• WHAT IS NEEDED:
Every line of the material below that holds the string "droits" should be copied.

• INFORMATION PROVIDED:
===

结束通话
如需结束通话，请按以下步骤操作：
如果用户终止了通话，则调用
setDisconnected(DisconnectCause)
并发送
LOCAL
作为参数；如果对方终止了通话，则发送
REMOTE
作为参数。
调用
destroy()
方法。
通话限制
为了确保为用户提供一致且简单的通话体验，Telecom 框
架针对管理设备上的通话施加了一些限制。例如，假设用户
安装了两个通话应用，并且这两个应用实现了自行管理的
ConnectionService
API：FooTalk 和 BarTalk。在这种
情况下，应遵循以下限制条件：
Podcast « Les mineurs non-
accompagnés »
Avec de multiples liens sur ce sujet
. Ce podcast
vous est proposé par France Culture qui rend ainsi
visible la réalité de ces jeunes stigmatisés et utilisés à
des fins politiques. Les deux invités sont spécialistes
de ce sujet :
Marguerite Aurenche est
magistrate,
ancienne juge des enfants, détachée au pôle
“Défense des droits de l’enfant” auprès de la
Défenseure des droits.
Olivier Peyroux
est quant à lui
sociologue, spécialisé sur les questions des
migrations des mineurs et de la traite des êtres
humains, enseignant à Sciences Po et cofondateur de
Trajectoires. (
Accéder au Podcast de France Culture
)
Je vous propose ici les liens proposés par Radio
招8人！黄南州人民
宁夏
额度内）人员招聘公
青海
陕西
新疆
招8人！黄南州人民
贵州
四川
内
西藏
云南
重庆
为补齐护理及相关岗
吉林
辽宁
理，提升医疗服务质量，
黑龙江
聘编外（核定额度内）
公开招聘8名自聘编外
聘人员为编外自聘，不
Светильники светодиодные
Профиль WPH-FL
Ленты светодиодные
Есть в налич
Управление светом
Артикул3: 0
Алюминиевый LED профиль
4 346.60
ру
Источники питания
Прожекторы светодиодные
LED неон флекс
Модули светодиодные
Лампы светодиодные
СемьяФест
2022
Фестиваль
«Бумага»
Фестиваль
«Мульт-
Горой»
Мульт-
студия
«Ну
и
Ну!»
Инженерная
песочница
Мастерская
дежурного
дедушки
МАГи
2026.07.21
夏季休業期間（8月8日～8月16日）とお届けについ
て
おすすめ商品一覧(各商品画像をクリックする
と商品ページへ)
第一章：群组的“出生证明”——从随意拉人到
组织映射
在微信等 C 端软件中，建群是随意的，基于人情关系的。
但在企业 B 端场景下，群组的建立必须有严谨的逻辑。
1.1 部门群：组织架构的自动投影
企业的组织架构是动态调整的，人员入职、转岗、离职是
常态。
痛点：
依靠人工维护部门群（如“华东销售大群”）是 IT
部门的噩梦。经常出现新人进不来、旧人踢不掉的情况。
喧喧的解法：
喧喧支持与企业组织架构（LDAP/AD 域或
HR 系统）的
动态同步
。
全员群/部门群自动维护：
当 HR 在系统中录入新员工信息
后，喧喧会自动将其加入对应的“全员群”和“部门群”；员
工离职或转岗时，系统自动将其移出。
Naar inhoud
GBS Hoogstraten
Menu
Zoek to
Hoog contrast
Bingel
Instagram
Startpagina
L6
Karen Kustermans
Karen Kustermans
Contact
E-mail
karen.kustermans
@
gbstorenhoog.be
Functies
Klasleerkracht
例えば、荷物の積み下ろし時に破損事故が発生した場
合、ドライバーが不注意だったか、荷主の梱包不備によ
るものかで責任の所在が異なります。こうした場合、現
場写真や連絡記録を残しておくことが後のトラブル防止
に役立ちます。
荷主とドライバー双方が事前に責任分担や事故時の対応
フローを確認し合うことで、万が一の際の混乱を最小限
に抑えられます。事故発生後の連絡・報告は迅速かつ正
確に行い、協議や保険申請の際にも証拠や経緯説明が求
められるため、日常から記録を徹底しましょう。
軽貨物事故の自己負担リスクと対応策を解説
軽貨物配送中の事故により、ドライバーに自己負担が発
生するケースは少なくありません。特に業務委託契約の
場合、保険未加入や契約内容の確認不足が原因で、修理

===

• RESPONSE:
“Défense des droits de l’enfant” auprès de la
Défenseure des droits.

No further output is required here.